Jaylen Hands is a prototypical point guard in play and size. He is a pass-first player with above average court vision and an array of dribble moves to get to his spots on the floor. Needs to prove he can play man defense after playing zone in college and improve defensively beyond quick hands and speedy feet. Hands needs to improve on his passing ability and strengthen his decision making to reign in turnovers and be a more effective point guard who can capitalize on morphed defenses. Hands has a nice jump shot and will be able to shoot from NBA range. Hands will have to find a niche as a third point guard on a team valuable to head bench units, facilitate, and get teammates involved.

Comparisons: Shelvin Mack, Tyus Jones



Tier 5:

Jalen Lecque (Brewster Academy, 2000)

College Stats: N/A

Measurements: 6’4.25”(6’8.5”), 185.2 lbs.

Expected Draft Range: 45-60

Prediction: Rotation/Fringe


Jalen Lecque is a raw point guard prospect that a team will certainly take a swing on late in the second round for his size and athleticism. Lecque is forgoing college for the draft, so he has not played much against high level competition anywhere comparable to that of the NBA. Lecque has burst by speed, explosive leaping ability and a hunger for making posters.
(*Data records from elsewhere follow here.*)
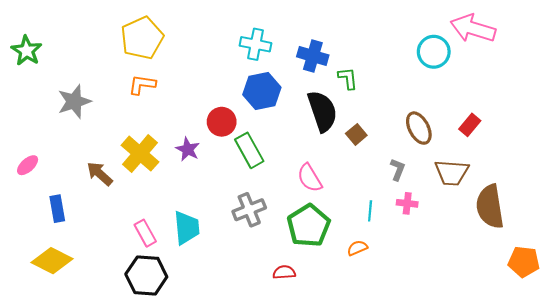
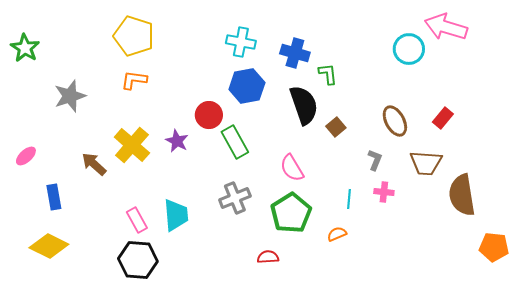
yellow pentagon: (142, 38) -> (134, 36), turned -30

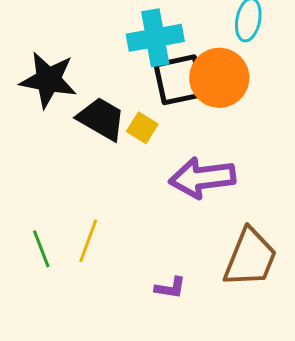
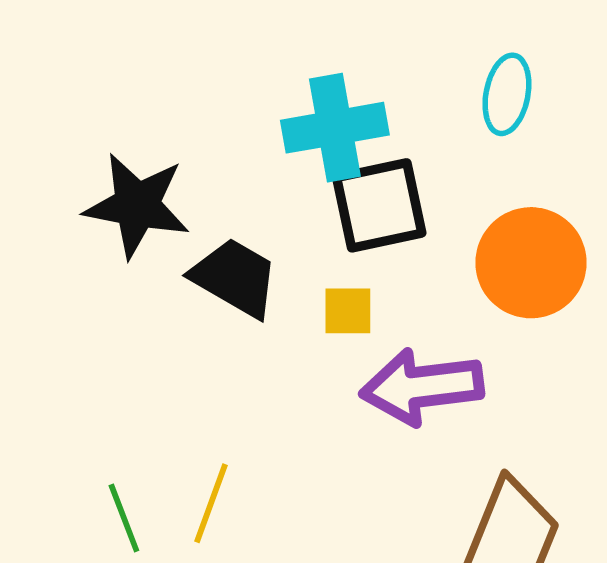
orange circle: (219, 78) -> (531, 263), moved
yellow square: (142, 128) -> (348, 311), moved, turned -32

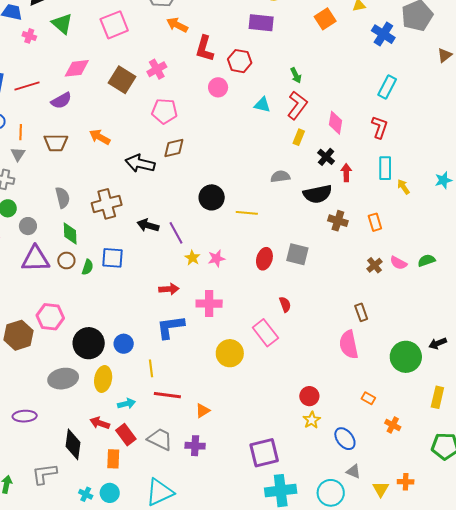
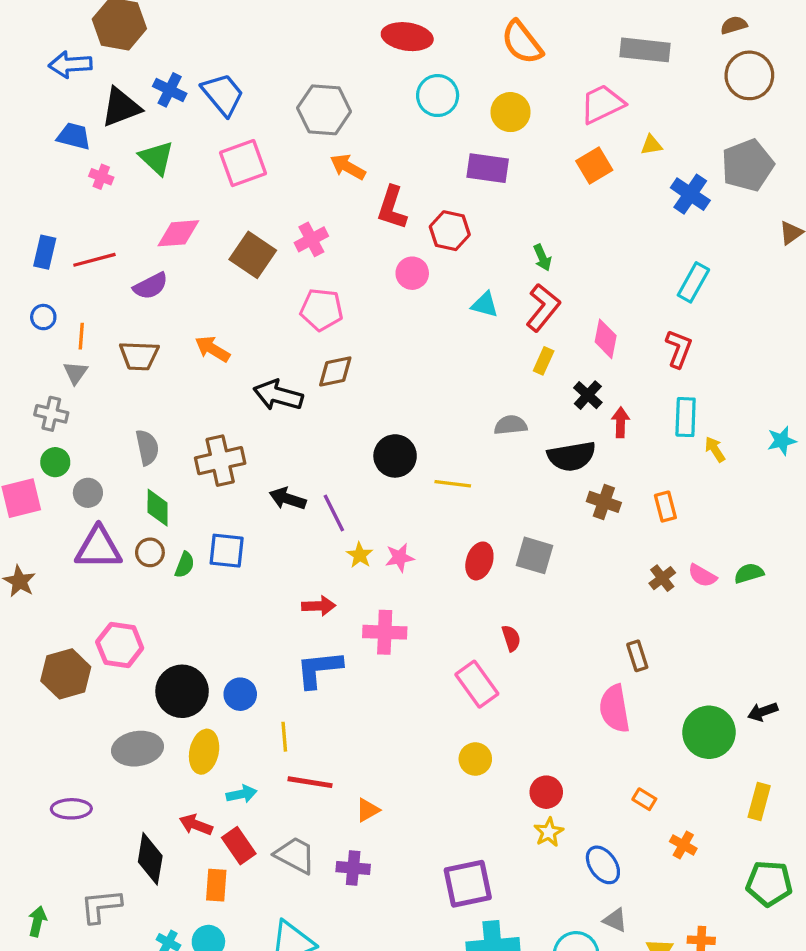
yellow circle: (230, 353) -> (475, 759), moved, size x0.7

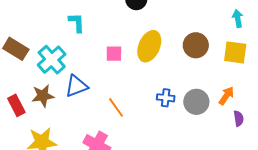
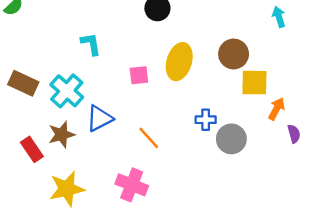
yellow square: (235, 52) -> (254, 83), moved
gray circle: (196, 102) -> (231, 139), moved

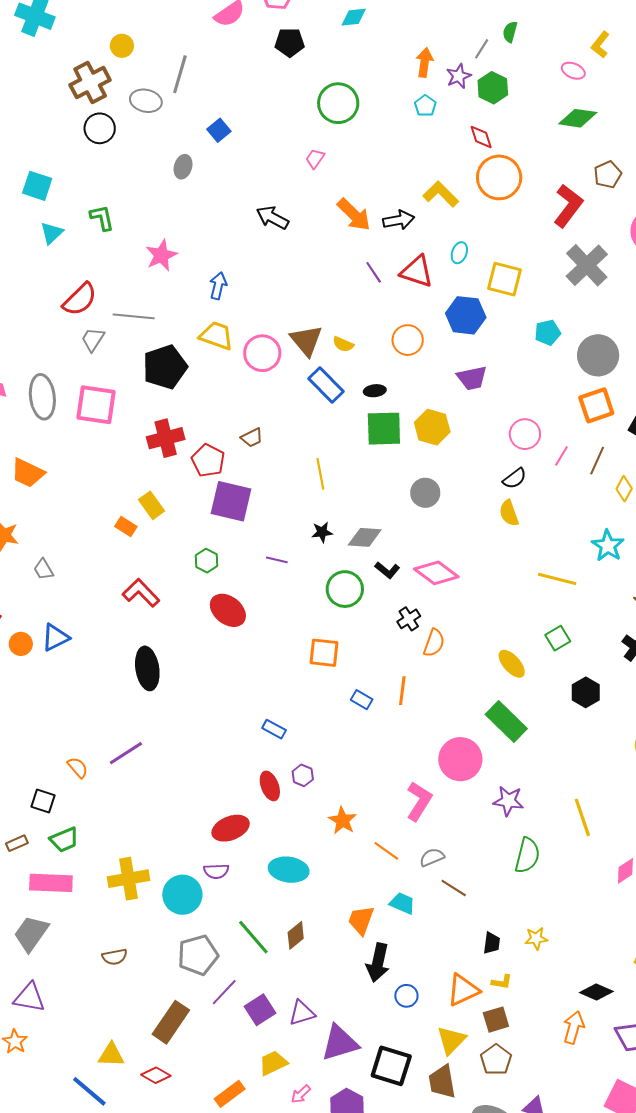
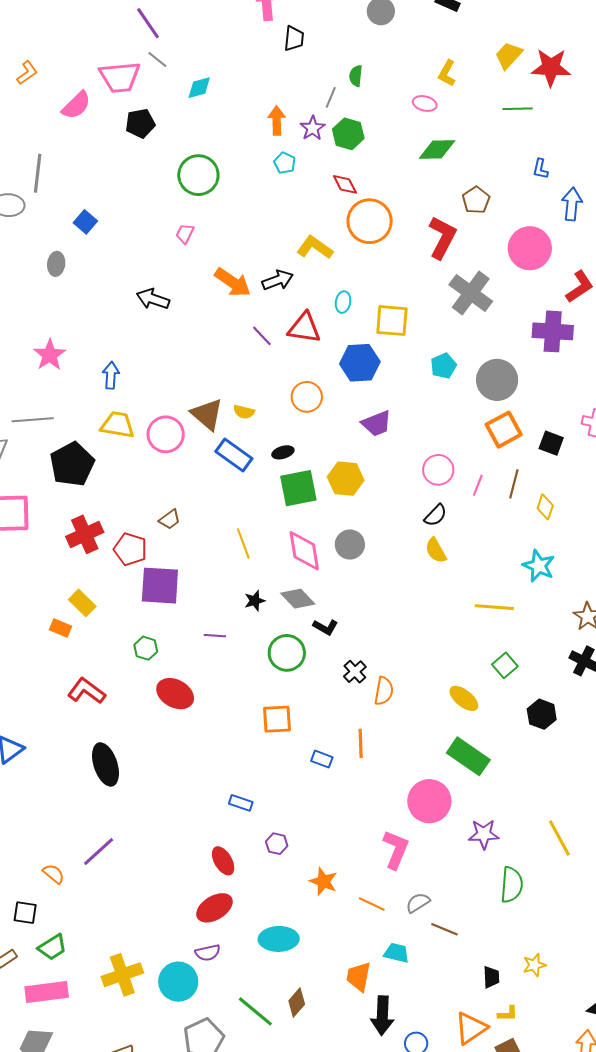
gray diamond: (365, 537) -> (298, 599), turned 52
pink diamond: (436, 573) -> (304, 551), moved, turned 54
red ellipse: (270, 786) -> (223, 861), moved

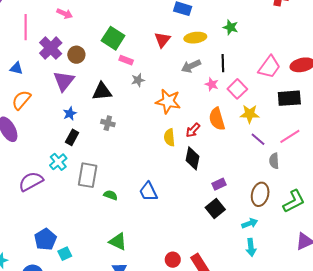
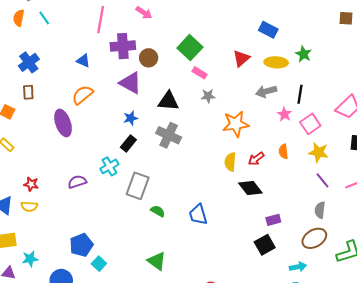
green star: (231, 27) -> (303, 54), moved
purple cross: (51, 48) -> (123, 46), turned 30
purple triangle: (64, 81) -> (130, 83), turned -50
orange star: (168, 101) -> (236, 124), turned -30
orange semicircle: (217, 119) -> (283, 151), size x0.6
gray cross: (108, 123) -> (169, 135), size x1.6
black diamond: (192, 158) -> (250, 188), turned -60
gray semicircle: (274, 161) -> (320, 210), moved
purple semicircle: (31, 181) -> (77, 182), size x0.7
brown ellipse: (260, 194) -> (314, 238), turned 35
cyan square: (65, 254) -> (99, 264), turned -32

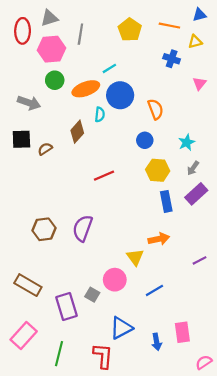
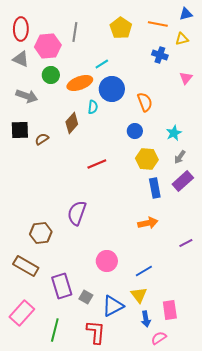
gray triangle: (49, 18) -> (21, 59), moved, turned 42
brown hexagon: (44, 229) -> (41, 233), moved
yellow triangle: (135, 257) -> (139, 295), moved
gray square: (92, 295) -> (86, 297), moved
pink semicircle: (204, 362) -> (159, 338), moved

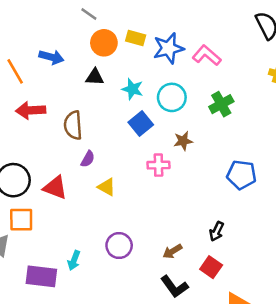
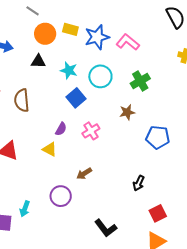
brown star: (183, 141) -> (127, 112), moved
purple semicircle: (88, 159) -> (61, 129), moved
pink cross: (158, 165) -> (91, 131), turned -30
brown arrow: (172, 251) -> (84, 174), moved
red square: (211, 267) -> (158, 213), moved, turned 30

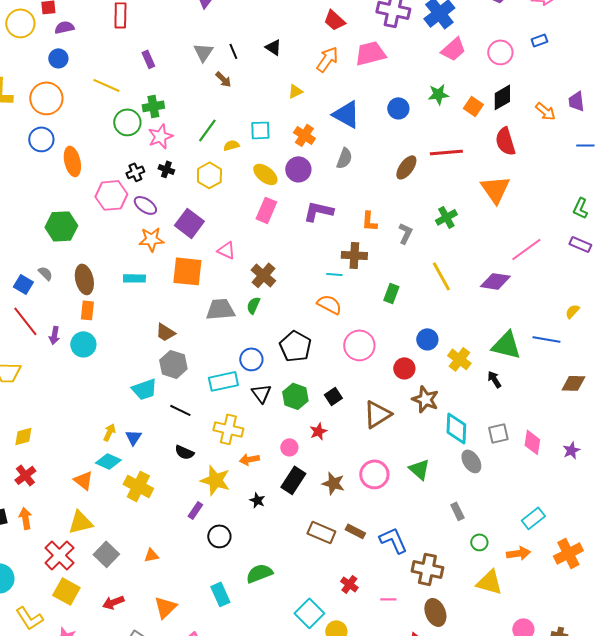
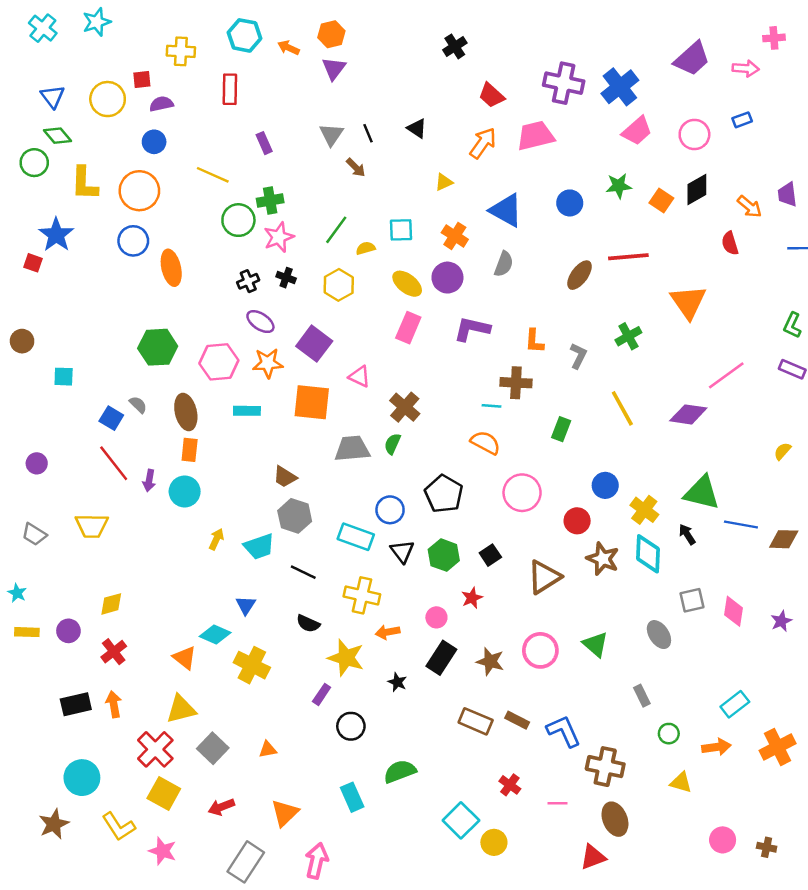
red semicircle: (505, 141) -> (730, 243), moved, size x0.7
pink hexagon: (111, 195) -> (219, 362), moved
blue line: (546, 339) -> (741, 524), moved
cyan rectangle: (223, 381) -> (356, 537), turned 32
cyan diamond: (456, 428) -> (648, 554), moved
yellow arrow: (109, 432) -> (216, 539), moved
yellow triangle: (489, 582) -> (681, 782), size x0.7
Lecque’ s jump shot is questionable with a high release slightly above the line of his hair and a high arc but his soft touch around the basket on layups and floaters are an encouraging sign that his shot making ability can improve. He will need to prove that he can play defense against athletes of his caliber and is a project that will need a few years to frame into an NBA point guard. Lecque will have difficulty finding consistent minutes until he can provide as a playmaker.